All watercolor illustrations by Demetris Papadimitropoulos. Watercolors are done on 140lb vellum and then scanned into the computer using an Epson scanner. From there, they are finalized in Procreate. All art and opinions are my own.
I received a free copy of this book through a Goodreads giveaway!
I always feel weird rating non-fiction, but I particularly feel strange rating this one. I don't think I'm the target audience here, but I'm trying to not let that make me a harsh critic. I do think this is a worthwhile and helpful read for folks that experience social anxiety.
1. I think this is a great *starter* for people that experience cognitive distortions or catastrophize. The "why" is laid out: "The purpose of our sociometer--our self esteem-- is to steer us into situations that keep us positively connected to others, and away from situations that leave us disconnected or rejected. This doesn't mean that our sociometer functions with perfect accuracy" (11). I like explanations like this that teach us how our feelings show us our needs. This is a common conversation I have with people (e.g. anger isn't "bad," it tells us that something needs to change; anxiety isn't "bad," it's trying to protect us). What feels like is missing from the book is the next part: Sometimes, though, because of trauma or other signals that our body is picking up, the feelings might be disproportionate. This is why we can't logic our way through feelings, etc. etc.. Which leads me to:
2. I understand the framing of social interaction as a "choice," but it's hard for me to truly back and suggest this book because it lacks an acknowledgement of regulation. For the people who read this book and still struggle, pointing them towards anxiety management skills + somatic grounding techniques would be helpful. In other words, when people do want to (or have to) socialize but feel like they can't, teaching them the other choices they can make to help them get to that point. I know that this isn't a "coping skills" book, but I would've liked to have seen more acknowledgement of this concept.

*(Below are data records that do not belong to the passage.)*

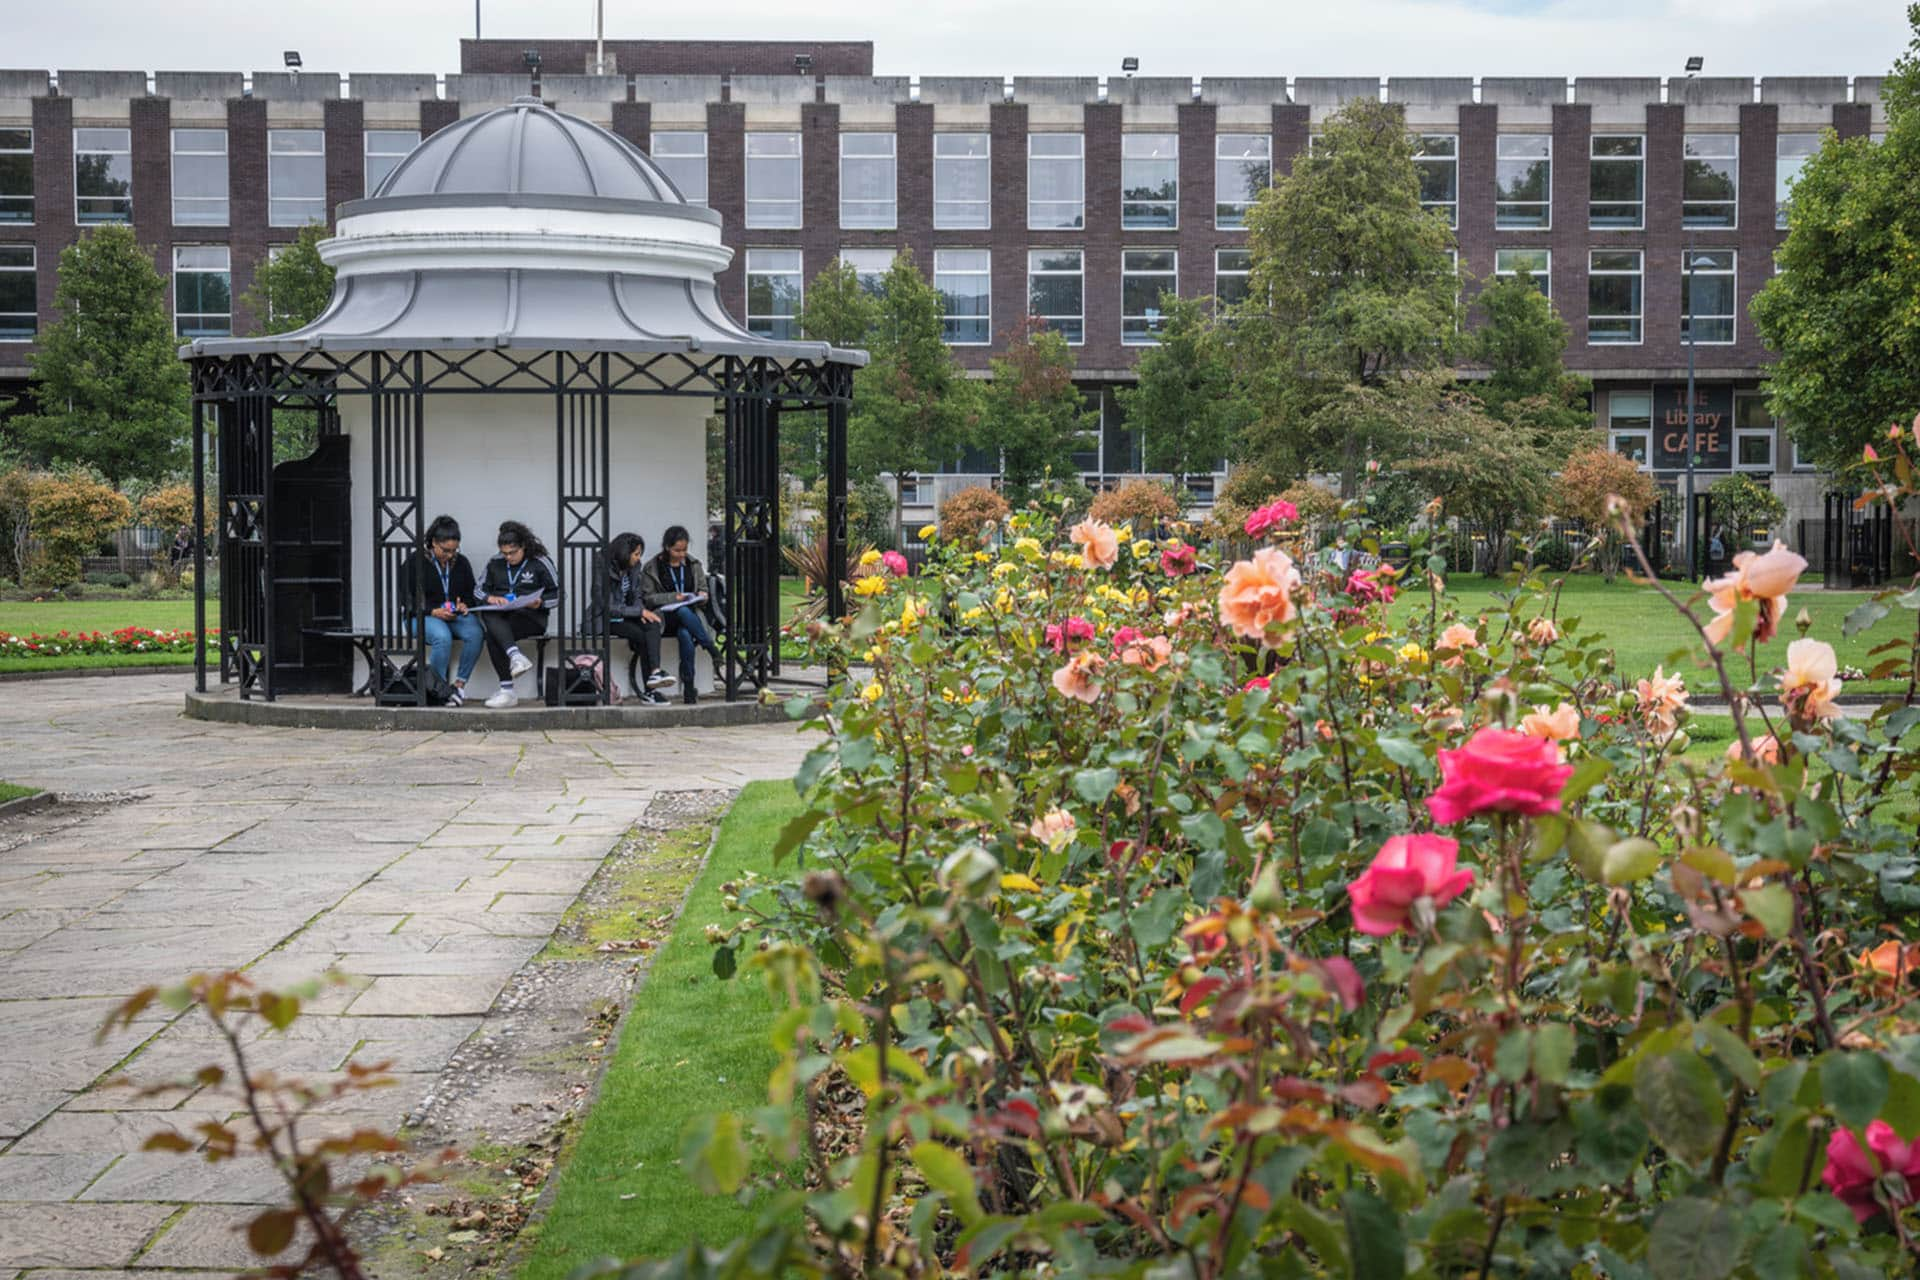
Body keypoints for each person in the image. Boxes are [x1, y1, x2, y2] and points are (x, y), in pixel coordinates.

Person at [474, 520, 560, 709]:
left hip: (531, 617)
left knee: (493, 633)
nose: (508, 557)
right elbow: (478, 591)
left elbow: (559, 595)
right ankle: (515, 659)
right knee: (490, 618)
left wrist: (540, 603)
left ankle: (507, 690)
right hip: (503, 616)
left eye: (513, 553)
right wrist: (491, 598)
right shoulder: (495, 562)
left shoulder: (540, 562)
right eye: (504, 553)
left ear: (524, 547)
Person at [640, 523, 724, 704]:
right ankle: (710, 647)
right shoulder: (652, 568)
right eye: (677, 550)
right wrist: (673, 597)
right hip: (664, 618)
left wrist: (701, 596)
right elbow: (648, 599)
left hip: (690, 619)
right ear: (667, 547)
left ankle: (688, 688)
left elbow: (703, 591)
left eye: (684, 550)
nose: (681, 554)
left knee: (685, 634)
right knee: (682, 610)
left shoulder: (693, 565)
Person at [405, 514, 484, 706]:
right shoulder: (415, 562)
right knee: (442, 637)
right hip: (422, 616)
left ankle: (458, 687)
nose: (450, 555)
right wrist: (432, 611)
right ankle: (437, 690)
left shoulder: (461, 562)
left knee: (476, 633)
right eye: (446, 550)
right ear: (433, 542)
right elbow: (407, 599)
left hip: (452, 615)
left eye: (454, 550)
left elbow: (471, 593)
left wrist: (465, 605)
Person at [598, 532, 676, 705]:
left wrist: (641, 611)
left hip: (628, 615)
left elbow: (637, 595)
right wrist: (638, 613)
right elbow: (607, 607)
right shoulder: (603, 568)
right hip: (607, 620)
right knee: (642, 638)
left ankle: (655, 673)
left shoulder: (634, 568)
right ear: (624, 553)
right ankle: (651, 692)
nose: (638, 558)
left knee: (653, 622)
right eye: (636, 554)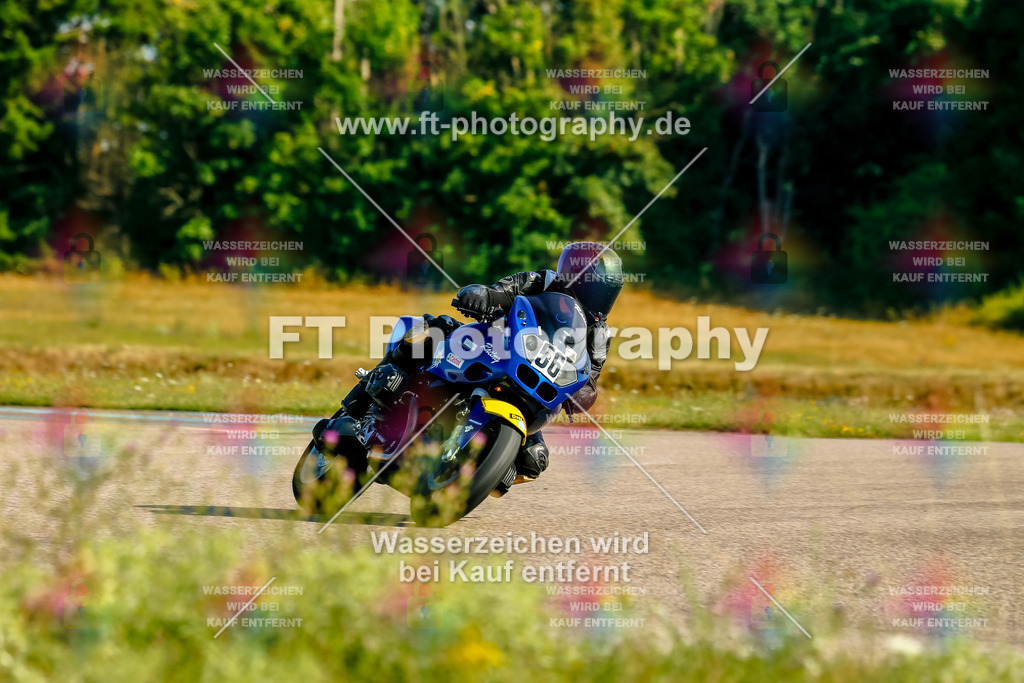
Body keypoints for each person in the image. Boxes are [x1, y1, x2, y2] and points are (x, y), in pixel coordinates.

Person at [313, 241, 624, 485]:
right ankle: (358, 407)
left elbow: (590, 377)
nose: (601, 297)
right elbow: (505, 289)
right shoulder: (542, 281)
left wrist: (581, 396)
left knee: (534, 459)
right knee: (428, 332)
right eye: (597, 287)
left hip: (531, 387)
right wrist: (483, 295)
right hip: (490, 349)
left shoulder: (600, 334)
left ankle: (473, 472)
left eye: (608, 291)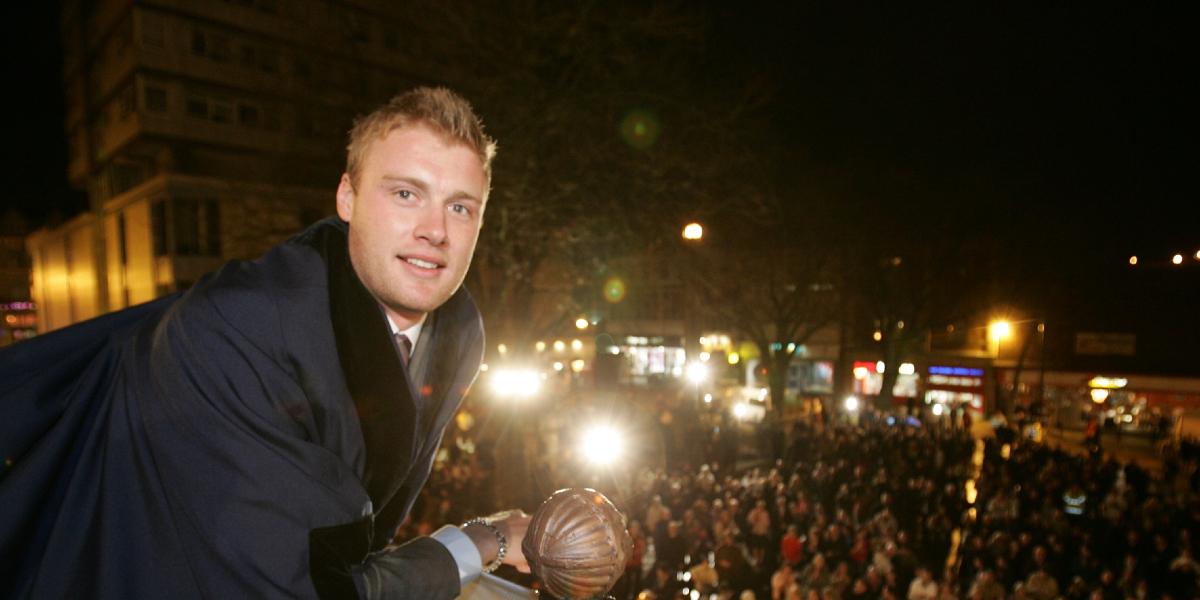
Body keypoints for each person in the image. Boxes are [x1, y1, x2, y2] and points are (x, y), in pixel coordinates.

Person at [0, 87, 530, 599]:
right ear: (347, 197)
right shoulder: (239, 329)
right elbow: (301, 586)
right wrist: (486, 539)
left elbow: (361, 531)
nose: (435, 230)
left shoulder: (459, 329)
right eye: (406, 194)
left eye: (460, 207)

3. Not enough asterisks/caveats in this book for me! Very familiar with a strengths-based approach (which in this book is optimism vs. pessimism). I like the spectrums of approach to avoidance and that kind of concept. When talking about a story where a young girl converses with an intruder and he ends up not harming her or her dad, the takeaway is like /the power of conversation/, which, yes, is powerful, but we can't just be one-dimensional in psychology. It is well-known (like in that one episode of Grey's Anatomy where a character starts telling a shooter personal facts about herself) that humanizing yourself can make an attacker less likely to hurt you, but we should really just acknowledge that proper safety really is important, too. (Going back to anxiety serves a purpose).
4. A huge miss for me in most psychology things is when we don't talk about technology more. There's a little bit of it in the beginning where Epley mentions that people are too busy being on their phones to talk to each other on the train, but what's missing for me is the idea that the "choice" to socialize is also the choice to put the phone down. Then we get to the same issue I had in #1, where the "how" is missing. How do you put your phone down! It's addicting!
4. I love the graphs! The notes section is perhaps my favorite part. Lots of good data in there.
5. I also like the acknowledgement that learning how to have a conversation is often a learned skill, and that tools can help us converse (like that card game, We're Not Really Strangers).
Overall, I do think Epley is aware of all of the points above. He is a professor and intellectual. But to make a pop psychology book, things unfortunately have to be simplified or narrowed down :/
While it’s common knowledge that experiences are better with other people this book explains why. And it offers clear paths to extracting more joy and meaning from daily life. Fantastic illuminating writing.